As I watched writer-director John Pollono’s debut feature (adapted from his stage play), I was reminded strongly of John Ford’s “3 Godfathers (1948),” where three ruthless outlaws save a baby left orphaned and helpless in a vast, sun-scorched desert. “Small Engine Repair” is not a modern day “3 Godfathers,” but the spirit of the three BFFs and their love for Crystal has the same paternal feel.

Pollono’s blue-collar based tale takes its turn when we learn about the bad thing. I am not going into that but it is the catalyst for the tensions that build when Frank invites his buddies over to get drunk and stoned. (Before the turn, Frank did not drink and smoke, mainly because of Crystal.)

While they party, Frank gets a call and invites a younger friend, Chad (Spencer House), to join them, something not consistent with the host. Chad’s arrival and things he says triggers something in Crystal’s dad and violence ensues. The twist the story takes at this point brings it all together as the dads do what they have to protect Crystal.

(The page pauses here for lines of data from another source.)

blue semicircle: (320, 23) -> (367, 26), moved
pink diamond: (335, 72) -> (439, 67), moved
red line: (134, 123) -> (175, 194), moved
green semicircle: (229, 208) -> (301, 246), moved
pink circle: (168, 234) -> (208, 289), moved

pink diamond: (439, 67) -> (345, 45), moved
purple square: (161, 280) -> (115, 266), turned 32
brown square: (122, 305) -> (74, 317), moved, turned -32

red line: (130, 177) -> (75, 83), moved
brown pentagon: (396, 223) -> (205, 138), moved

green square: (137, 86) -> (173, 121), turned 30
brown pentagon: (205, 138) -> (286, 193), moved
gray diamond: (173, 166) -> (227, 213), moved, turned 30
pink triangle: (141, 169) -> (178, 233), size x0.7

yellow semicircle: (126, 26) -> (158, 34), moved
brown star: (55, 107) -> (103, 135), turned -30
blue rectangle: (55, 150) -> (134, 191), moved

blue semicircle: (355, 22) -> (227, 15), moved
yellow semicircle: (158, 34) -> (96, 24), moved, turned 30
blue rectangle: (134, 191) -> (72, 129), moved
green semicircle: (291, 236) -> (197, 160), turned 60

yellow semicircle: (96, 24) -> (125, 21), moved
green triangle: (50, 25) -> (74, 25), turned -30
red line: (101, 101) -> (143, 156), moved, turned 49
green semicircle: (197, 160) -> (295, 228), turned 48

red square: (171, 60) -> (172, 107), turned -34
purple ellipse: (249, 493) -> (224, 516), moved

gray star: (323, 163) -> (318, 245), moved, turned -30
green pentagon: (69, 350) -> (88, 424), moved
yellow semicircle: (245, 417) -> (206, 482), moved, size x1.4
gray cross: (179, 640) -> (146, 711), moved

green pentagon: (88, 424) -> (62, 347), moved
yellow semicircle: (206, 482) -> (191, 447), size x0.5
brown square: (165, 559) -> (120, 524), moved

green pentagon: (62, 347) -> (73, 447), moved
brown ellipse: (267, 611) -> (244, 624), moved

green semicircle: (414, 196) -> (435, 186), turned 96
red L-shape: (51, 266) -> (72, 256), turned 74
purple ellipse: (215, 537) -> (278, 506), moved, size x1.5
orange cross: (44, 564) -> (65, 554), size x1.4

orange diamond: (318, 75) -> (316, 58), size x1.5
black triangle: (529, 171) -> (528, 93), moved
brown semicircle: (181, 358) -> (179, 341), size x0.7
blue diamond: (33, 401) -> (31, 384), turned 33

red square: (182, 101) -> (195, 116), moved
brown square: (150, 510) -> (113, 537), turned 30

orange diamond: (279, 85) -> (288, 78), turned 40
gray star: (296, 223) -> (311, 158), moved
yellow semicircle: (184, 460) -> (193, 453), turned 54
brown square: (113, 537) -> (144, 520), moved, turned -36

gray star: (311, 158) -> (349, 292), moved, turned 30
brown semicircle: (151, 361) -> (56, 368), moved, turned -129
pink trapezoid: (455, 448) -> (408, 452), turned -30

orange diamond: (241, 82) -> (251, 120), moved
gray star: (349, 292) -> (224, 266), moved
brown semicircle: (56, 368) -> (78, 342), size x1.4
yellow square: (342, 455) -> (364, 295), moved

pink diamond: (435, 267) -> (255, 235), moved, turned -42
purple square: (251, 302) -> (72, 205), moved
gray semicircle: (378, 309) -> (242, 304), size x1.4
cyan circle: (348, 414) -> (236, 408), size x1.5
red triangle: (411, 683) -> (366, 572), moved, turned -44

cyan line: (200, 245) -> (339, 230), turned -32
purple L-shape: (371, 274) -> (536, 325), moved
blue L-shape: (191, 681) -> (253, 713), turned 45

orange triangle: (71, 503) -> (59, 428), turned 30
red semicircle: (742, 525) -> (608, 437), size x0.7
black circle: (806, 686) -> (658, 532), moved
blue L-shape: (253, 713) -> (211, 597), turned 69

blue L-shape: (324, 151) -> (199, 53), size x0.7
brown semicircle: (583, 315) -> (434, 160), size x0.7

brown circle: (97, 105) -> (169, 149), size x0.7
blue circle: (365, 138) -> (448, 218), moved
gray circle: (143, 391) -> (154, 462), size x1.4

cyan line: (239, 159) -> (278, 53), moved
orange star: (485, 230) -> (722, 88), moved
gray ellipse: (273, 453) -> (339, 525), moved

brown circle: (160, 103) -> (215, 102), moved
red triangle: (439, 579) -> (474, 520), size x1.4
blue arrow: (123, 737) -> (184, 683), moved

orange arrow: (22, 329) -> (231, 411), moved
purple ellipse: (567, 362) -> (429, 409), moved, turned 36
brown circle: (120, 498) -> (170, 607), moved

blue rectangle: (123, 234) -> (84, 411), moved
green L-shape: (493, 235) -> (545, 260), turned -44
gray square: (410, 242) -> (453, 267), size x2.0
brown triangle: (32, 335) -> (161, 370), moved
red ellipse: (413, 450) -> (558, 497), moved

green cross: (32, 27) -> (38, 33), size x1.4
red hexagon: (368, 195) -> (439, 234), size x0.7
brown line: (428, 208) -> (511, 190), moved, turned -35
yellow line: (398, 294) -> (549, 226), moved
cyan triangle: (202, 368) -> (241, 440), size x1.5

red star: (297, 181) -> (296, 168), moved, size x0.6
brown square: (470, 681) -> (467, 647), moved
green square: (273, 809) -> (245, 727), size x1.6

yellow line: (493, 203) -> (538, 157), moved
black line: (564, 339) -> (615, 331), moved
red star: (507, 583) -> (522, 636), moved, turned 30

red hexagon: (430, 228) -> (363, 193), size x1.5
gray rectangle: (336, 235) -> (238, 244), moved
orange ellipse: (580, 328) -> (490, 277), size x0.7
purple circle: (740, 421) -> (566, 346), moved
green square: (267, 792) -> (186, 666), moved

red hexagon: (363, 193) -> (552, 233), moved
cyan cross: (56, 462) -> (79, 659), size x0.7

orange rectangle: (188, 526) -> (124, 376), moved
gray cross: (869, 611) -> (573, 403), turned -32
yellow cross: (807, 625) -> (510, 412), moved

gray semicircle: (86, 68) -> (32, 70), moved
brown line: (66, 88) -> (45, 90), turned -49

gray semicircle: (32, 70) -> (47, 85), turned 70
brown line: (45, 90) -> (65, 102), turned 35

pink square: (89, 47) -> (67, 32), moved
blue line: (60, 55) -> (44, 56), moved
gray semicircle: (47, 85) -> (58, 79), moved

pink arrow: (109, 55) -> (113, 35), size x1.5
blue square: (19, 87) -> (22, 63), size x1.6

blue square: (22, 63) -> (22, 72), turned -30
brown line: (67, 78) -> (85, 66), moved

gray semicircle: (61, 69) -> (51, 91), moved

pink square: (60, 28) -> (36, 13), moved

The story of family, friends and love does not follow conventional paths as you get to know this extended clan, especially before the turn, when Crystal’s mother, Karen (Jordana Spiro), comes to town to see her daughter. Karen, divorced from Frank, is her own woman and she lets everyone know it. This plays out very well after she learns of the story twist and her maternal instincts kick in.

At its heart, “Small Engine Repair” is a father-daughter story where the “father” part is plural. The cast is first rate across the board and there is a real chemistry among them all. It is an ensemble film in the truest sense and every player is a 3-D person. The dialog and accents ring true – it is set in southern New Hampshire and, even with the close-quarters sets, it feels like a rural New England locale.

If I had to pick one actor/character out of the fine cast as the “best” in the film, it would have to be Ciara Bravo as Crystal. The young actor stands tall with the veteran cast and gives a full, sincere and smart performance. This is pretty good considering the fine performances by all.

Vertical Entertainment releases "Small Engine Repair" in theaters on 9/10/21 and on VOD/digital on 10/1/21.